The reason I was now obsessed with getting to my bedroom was because that was where my pants were and I really wanted the two of us to be reunited. Oh, I did have pants on, one can’t lounge around the house with young daughters without some type of concealment—but they were underpants. And, to be honest, if they were just your typical plain ol’ white tighty-whities or boxers, it would have been no big deal (flashing the deliveryman’s field of vision with a blur of white could have been easily explainable, I reasoned) . But, of course, they weren’t. No, by some quirk of psychology, this morning I pushed aside all my bland white underpants and chose to wear my bright yellow pair—the ones portraying the same fellow I was just watching on TV, ironically enough. Unfortunately, there’s really no protocol for upholding ones sense of dignity when one has a huge Spongebob Squarepants plastered on one’s crotch.
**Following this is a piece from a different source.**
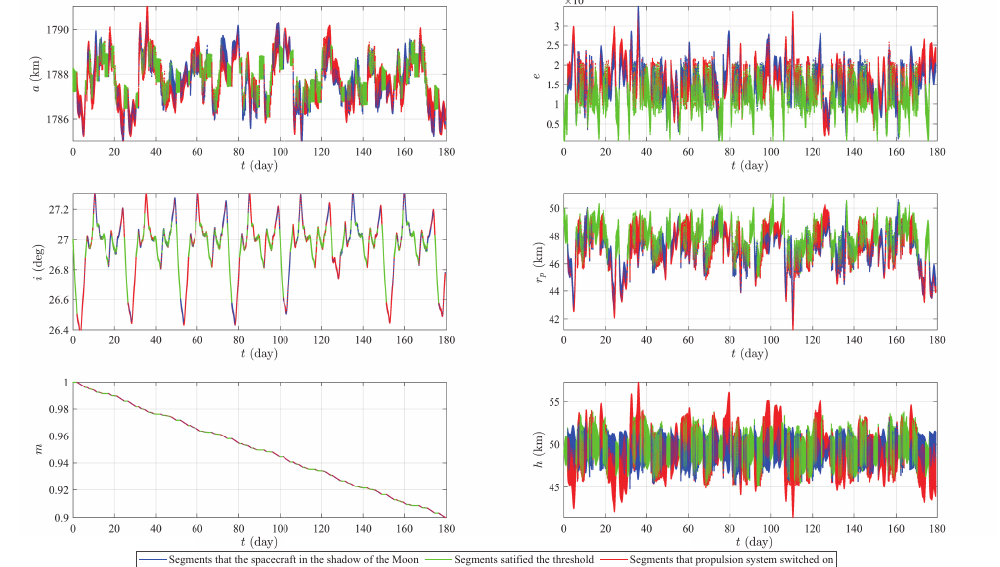
Figure 9. The plot of orbit elements verses life maintenance time with thrust (cid:107) T (cid:107) = 20 mN, Ω = 240 ◦ and i = 27 ◦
I had no choice, my daughters (the oldest decided to get in on the fun, too) were now chatting it up with the Sears delivery man in the foyer and calling for me to come out and greet him, I had to make a run for the bedroom and somehow explain the streaking yellow blur when I emerged fully clothed. At least there’s a good chance he won’t notice SpongeBob’s likeness on my manly bits and damages can be kept to a minimum. That probably would have worked, too, except for the fact that my wife had our wood floors waxed just last week. Feet clad only in socks scurrying across a freshly waxed floor have a low coefficient of friction (did I mention I was wearing socks?). *1,2,3, GO!*On my way speedily to the bedroom, I slipped on the floor just a couple of feet from the onlooking foyer trio, SpongeBob-side up, recovered and proceeded on to my destination, managing to squeek out, “I’ll be right with you” before closing the bedroom door.

Now, fully clothed and thinking maybe things weren’t all that bad after all, I open the door and walk down the hallway back toward the Sears guy and my two progeny, Diablo and Lucifer, just as they’re explaining, quite passionately, how their dad just loves SpongeBob Squarepants. “You’ve got a couple of funny girls here”, deadpans Mr. Sears Deliveryman.
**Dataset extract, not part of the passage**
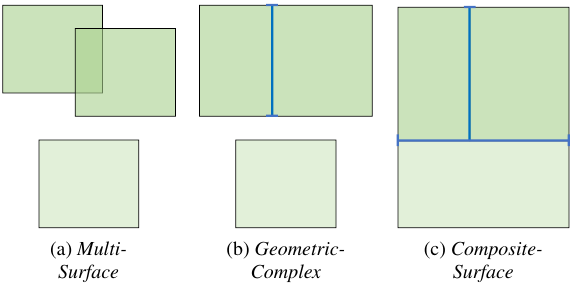
Figure 3. The topological differences in combined 2D geometries. Adapted from (Gr¨oger et al.,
“Yeah, it’s kind of a shame I’m enrolling ‘em in Military School next week and won’t get to see them much anymore.”

Awesome.

And am I the only one who thought the thread was going to be about Thaddeus S. C. Lowe’s attempt to pilot a hot-air balloon across the Atlantic in 1860?

Wow, this was great!

Well no, but interestingly and coincidentally, self-made aeronaut, Thaddeus S. C. Lowe used to study the book, A System of Aeronautics, written by my esteemed, though ultimately unlucky, Great-Great Grand Uncle, balloonist John Wise (my PopPop called him Hot Air Johnnie), who after 463 ascents, disappeared in 1879, age 71, on a trip in high winds over Lake Michigan—leaving no trace of he or his passenger. :frowning:

When I have more time I will regale y’all with 3 days of how best buy failed to sell me a big screen TV thanks to the delivery people.